## Source text
━━━━

Recent corporate events have not affected the operational performance of the Company as we remain focused and committed to maintain our position of market leadership and have managed to rejuvenate the fleet at a critical time in the market cycle both in buying and ordering modern vessels at good prices as well as be patient and dispose of older assets when the value became interesting.

SUSTAINABILITY UPDATE

May 2022 saw Euronav unveil its strategic objective to make the company net zero in terms of CO2 emissions by 2050. Our delivery on this objective has numerous milestones including reducing CO2 intensity and emissions by 40% by 2030 – in line with the Poseidon Principles which the majority of our bank financing is in compliance with. In November 2022, Euronav agreed a new USD 377 million sustainability-linked loan facility, which brings Euronav’s funding with an integrated sustainability component to 52 % of the Company’s total financing. The facility has been concluded with several commercial banks and has a duration of 5 years. This is the fourth sustainability linked financing Euronav has undertaken in the last 2 years. The credit facility incorporates a number of KPI’s which, if met, will reduce Euronav’s interest rate cost by 10 basis points. In December 2022, for the third year running Euronav has been awarded a “B” rating by CDP for our positive awareness and actions on climate change. CDP is a non-profit organisation and a highly regarded form of accreditation on climate action. Each year the stipulations and hurdle requirements become more onerous meaning Euronav’s position has improved year on year.

EURONAV TANKER FLEET

Euronav entered into an agreement with Daehan Shipbuilding Co. Ltd. for two Suezmax newbuilding contracts during the year. The vessels will be sister ships to our Cedar (2022 -157,310 dwt) and Cypress (2022 – 157,310 dwt), built at the same yard. Both vessels are scheduled for delivery in the third quarter of 2024.

Euronav deliberately accelerated fleet renewal during 2022 given prevailing elevated asset prices for older tonnage. Recycling such capital into newer, younger tonnage provides a more competitive platform for all stakeholders and a far lower environmental footprint. Below is a summary of our disposal activity during 2022.

VESSELS CAPITAL GAIN IN USD

3 N-class – VLCC USD 13.5 million

4 S-class – VLCC USD 1.8 million

Cap Leon – Suezmax USD 10.8 million

Cap Pierre – Suezmax USD 7.5 million

Cap Philippe – Suezmax USD 12.9 million

Cap Guillaume – Suezmax USD 14.6 million

Europe – ULCC USD 34.7 million

TOTAL USD 95.8 million

Euronav took delivery of the two new vessels in early 2023. VLCC Cassius (2023 – 299,158 dwt) on 11 January 2023 and Camus (2023- 299.158) on 28 February 2023.

ASSET VALUES

The pace of asset price growth for crude tankers was remarkable during 2022 especially for older tonnage. According to data from Clarksons, new build/5/10/15 year old tonnage for VLCC rose 7%/43%/65% and 81% respectively. Suezmax values rose even more for each category 4%/44%/70% and 90% respectively.

DISTRIBUTION TO SHAREHOLDERS

The Supervisory Board will propose to the Annual Shareholders’ Meeting of 17 May 2023 to distribute a full year gross return in the amount of USD 1.10 per share to all shareholders. This payout will be a combination of a dividend and a repayment from the share issue premium. This distribution approach will be optimal for shareholders as Euronav anticipates that the share issuance payment part of the distribution will represent at least 90% of the distribution and that part will be at zero withholding tax (WHT).

This proposal adds up to the shareholders distribution already paid for Q1, Q2 and Q3 2022 of USD 0.03 each for a total of USD 0.09 out of the available issue premium, next to the interim dividend paid for Q4 2022 of USD 0.03.

This proposal would bring the total return to shareholders to USD 1.22 for the full year 2022. This demonstrates the strong performance of the Company and its robust balance sheet, supported by the strong outlook in the quarters to come.

━━━━

## Data provided
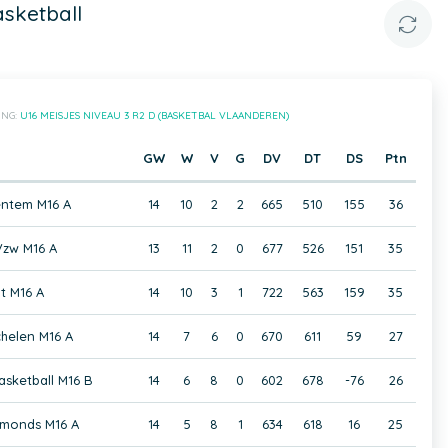
sketball
ING:
U16 MEISJES NIVEAU 3 R2 D (BASKETBAL VLAANDEREN)
GW
W
V
G
DV
DT
DS
Ptn
entem M16 A
14
10
2
2
665
510
155
36
Vzw M16 A
13
11
2
0
677
526
151
35
t M16 A
14
10
3
1
722
563
159
35
chelen M16 A
14
7
6
0
670
611
59
27
sketball M16 B
14
6
8
0
602
678
-76
26
monds M16 A
14
5
8
1
634
618
16
25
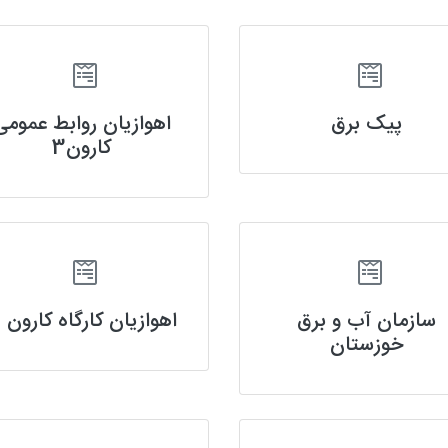
پیک برق
اهوازیان روابط عمومی
کارون3
سازمان آب و برق
اهوازیان کارگاه کارون 3
خوزستان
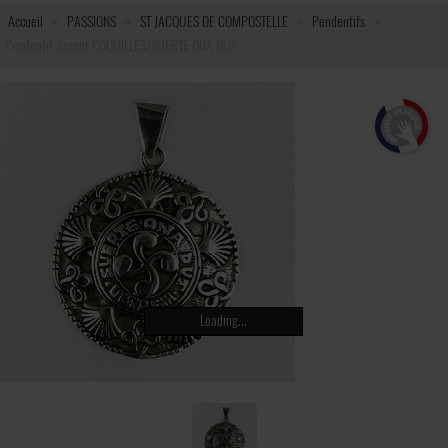
Accueil
PASSIONS
ST JACQUES DE COMPOSTELLE
Pendentifs
Pendentif Argent COQUILLES/SUERTE ONA DUT
Loading...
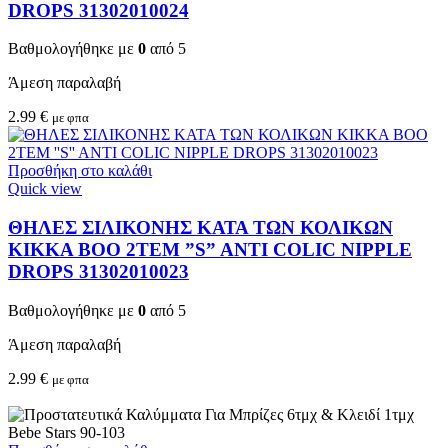
DROPS 31302010024
Βαθμολογήθηκε με
0
από 5
Άμεση παραλαβή
2.99
€
με φπα
Προσθήκη στο καλάθι
Quick view
ΘΗΛΕΣ ΣΙΛΙΚΟΝΗΣ ΚΑΤΑ ΤΩΝ ΚΟΛΙΚΩΝ
KIKKA BOO 2TEM ”S” ANTI COLIC NIPPLE
DROPS 31302010023
Βαθμολογήθηκε με
0
από 5
Άμεση παραλαβή
2.99
€
με φπα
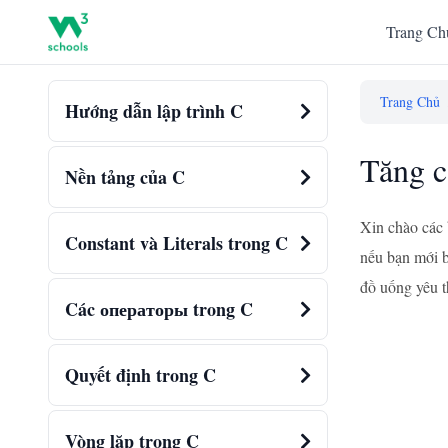
Trang Ch
Trang Chủ
Hướng dẫn lập trình C
Tăng c
Nền tảng của C
Xin chào các 
Constant và Literals trong C
nếu bạn mới b
đồ uống yêu t
Các операторы trong C
Quyết định trong C
Vòng lặp trong C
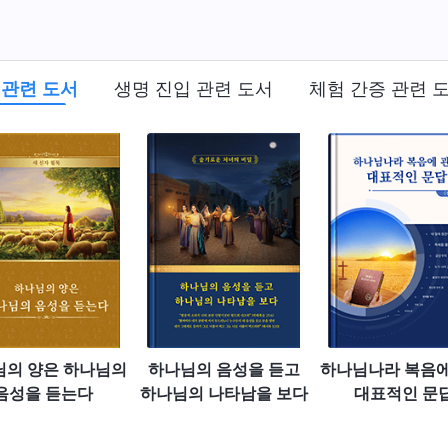
 관련 도서
생명 진입 관련 도서
체험 간증 관련 
님의 양은 하나님의
하나님의 음성을 듣고
하나님나라 복음에
음성을 듣는다
하나님의 나타남을 보다
대표적인 문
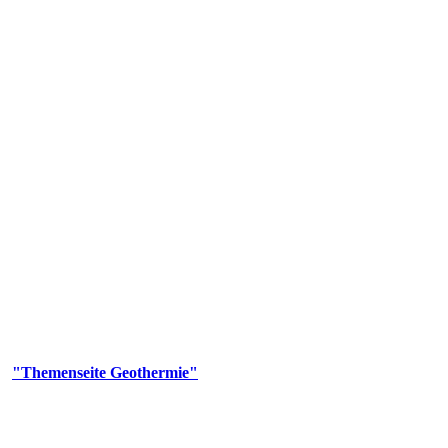
 Genehmigungs- und Beratungsbehörde tätig und liefert wichtige, ge
n Erdwärmesonden und Wärmepumpen, die derzeitigen Geothermiekonzes
er
"Themenseite Geothermie"
im
LGRBgeoportal
.
n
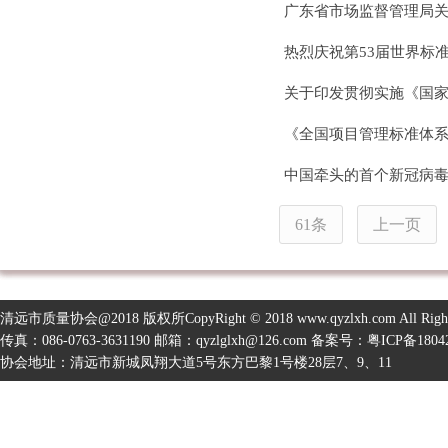
广东省市场监督管理局关
热烈庆祝第53届世界标
关于印发贯彻实施《国
《全国项目管理标准体系
中国牵头的首个新冠病
61条
上一页
清远市质量协会@2018 版权所CopyRight © 2018 www.qyzlxh.com All Right
传真：086-0763-3631190 邮箱：qyzlglxh@126.com 备案号：
粤ICP备1804
协会地址：清远市新城凤翔大道5号东方巴黎1号楼28层7、9、11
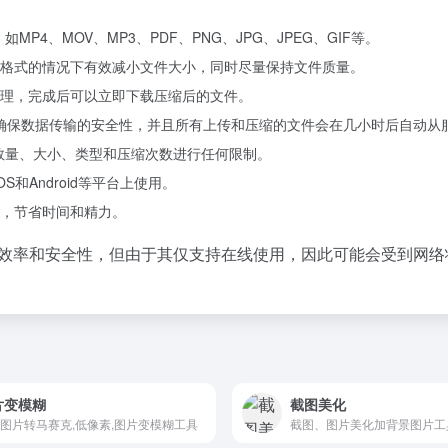
MP4、MOV、MP3、PDF、PNG、JPG、JPEG、GIF等。
格式的情况下有效减小文件大小，同时尽量保持文件质量。
理，完成后可以立即下载压缩后的文件。
L）连接来确保数据传输的安全性，并且所有上传和压缩的文件会在几小时后自
文件数量、大小、类型和压缩次数进行任何限制。
OS和Android等平台上使用。
，节省时间和精力。
的压缩效率和安全性，但由于其仅支持在线使用，因此可能会受到
片变模糊
截图美化
图片转马赛克,低像素,图片变模糊工具
截图、图片美化加背景图片工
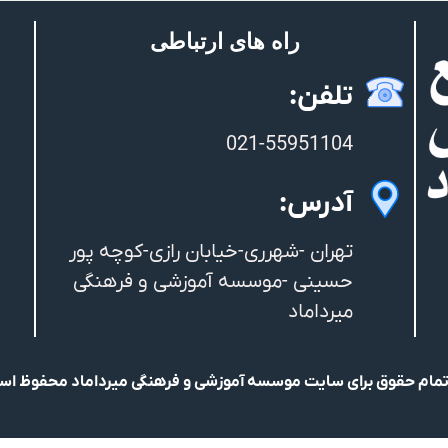
راه های ارتباطی
تلفن:
021-55951104
آدرس:
تهران -شهرری-خیابان رازی-کوچه پور
حسینی -موسسه آموزشی و فرهنگی
میرداماد
مام حقوق برای سایت موسسه آموزشی و فرهنگی میرداماد محفوظ ا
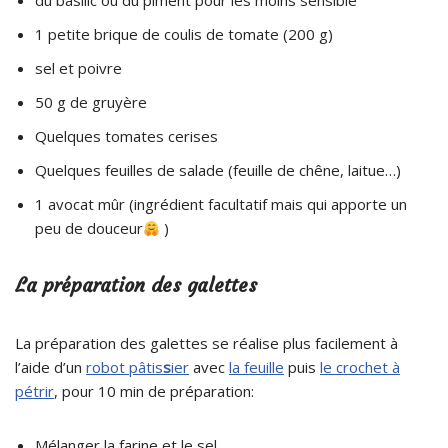
du basilic ou du piment pour les moins sensible
1 petite brique de coulis de tomate (200 g)
sel et poivre
50 g de gruyère
Quelques tomates cerises
Quelques feuilles de salade (feuille de chêne, laitue…)
1 avocat mûr (ingrédient facultatif mais qui apporte un
peu de douceur
)
La préparation des galettes
La préparation des galettes se réalise plus facilement à
l’aide d’un
robot pâtis
s
ier
avec
la feuille
puis
le crochet à
pétrir
, pour 10 min de préparation:
Mélanger la farine et le sel.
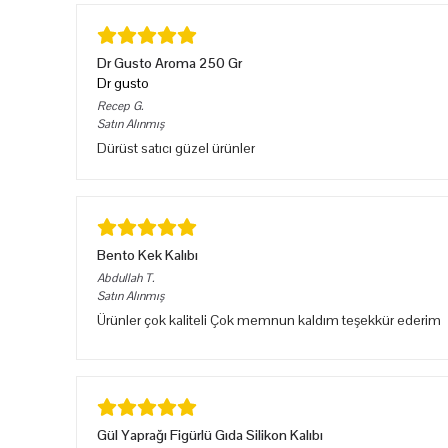
Dr Gusto Aroma 250 Gr
Dr gusto
Recep
G.
Satın Alınmış
Dürüst satıcı güzel ürünler
Bento Kek Kalıbı
Abdullah
T.
Satın Alınmış
Ürünler çok kaliteli Çok memnun kaldım teşekkür ederim
Gül Yaprağı Figürlü Gıda Silikon Kalıbı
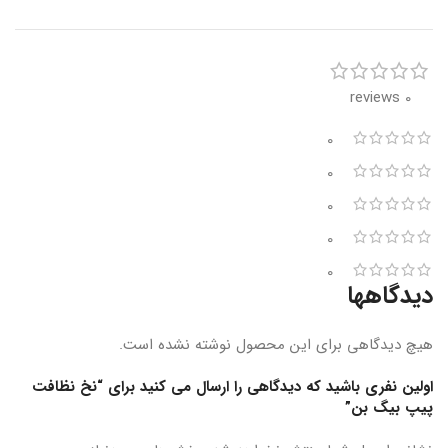
0 reviews
0
0
0
0
0
دیدگاهها
هیچ دیدگاهی برای این محصول نوشته نشده است.
اولین نفری باشید که دیدگاهی را ارسال می کنید برای “نخ نظافت
پیپ بیگ بن”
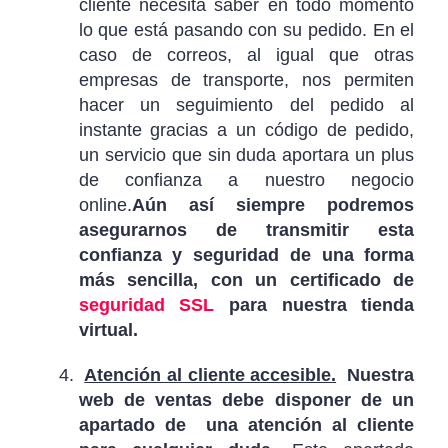
cliente necesita saber en todo momento
lo que está pasando con su pedido. En el
caso de correos, al igual que otras
empresas de transporte, nos permiten
hacer un seguimiento del pedido al
instante gracias a un código de pedido,
un servicio que sin duda aportara un plus
de confianza a nuestro negocio
online.
Aún así siempre podremos
asegurarnos de transmitir esta
confianza y seguridad de una forma
más sencilla, con un certificado de
seguridad SSL
para nuestra tienda
virtual.
Atención al cliente accesible.
Nuestra
web de ventas debe disponer de un
apartado de una atención al cliente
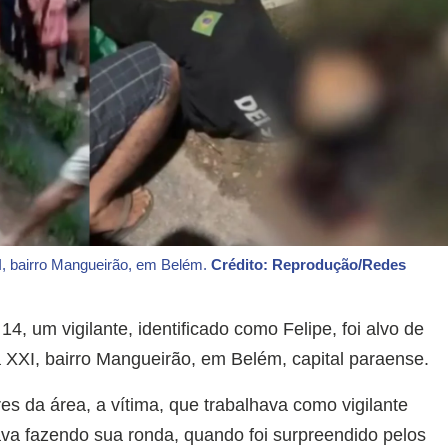
XI, bairro Mangueirão, em Belém.
Crédito: Reprodução/Redes
4, um vigilante, identificado como Felipe, foi alvo de
XXI, bairro Mangueirão, em Belém, capital paraense.
 da área, a vítima, que trabalhava como vigilante
ava fazendo sua ronda, quando foi surpreendido pelos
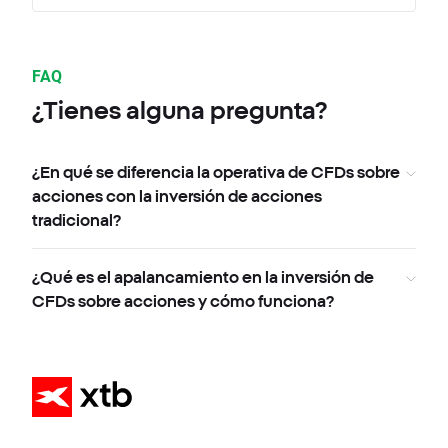
FAQ
¿Tienes alguna pregunta?
¿En qué se diferencia la operativa de CFDs sobre
acciones con la inversión de acciones
tradicional?
¿Qué es el apalancamiento en la inversión de
CFDs sobre acciones y cómo funciona?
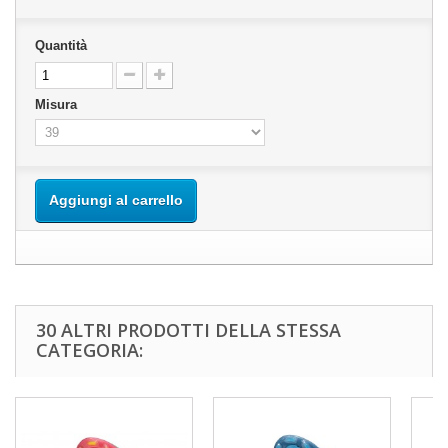
Quantità
Misura
Aggiungi al carrello
30 ALTRI PRODOTTI DELLA STESSA
CATEGORIA:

━━━━

## Exercise tasks
A. Answer these questions from the Euronav text, one per line:
(i) What is the amount of the sustainability-linked loan facility Euronav agreed in November 2022?
(ii) Which shipyard will build the two Suezmax newbuildings?
(iii) On what date is the Annual Shareholders' Meeting?
B. Return the passage of the Euronav text from the words "This proposal adds" up to and including the words "quarters to come.", copied exactly.

## Answers for each item
A.
(i) USD 377 million
(ii) Daehan Shipbuilding Co. Ltd.
(iii) 17 May 2023

B.
This proposal adds up to the shareholders distribution already paid for Q1, Q2 and Q3 2022 of USD 0.03 each for a total of USD 0.09 out of the available issue premium, next to the interim dividend paid for Q4 2022 of USD 0.03.

This proposal would bring the total return to shareholders to USD 1.22 for the full year 2022. This demonstrates the strong performance of the Company and its robust balance sheet, supported by the strong outlook in the quarters to come.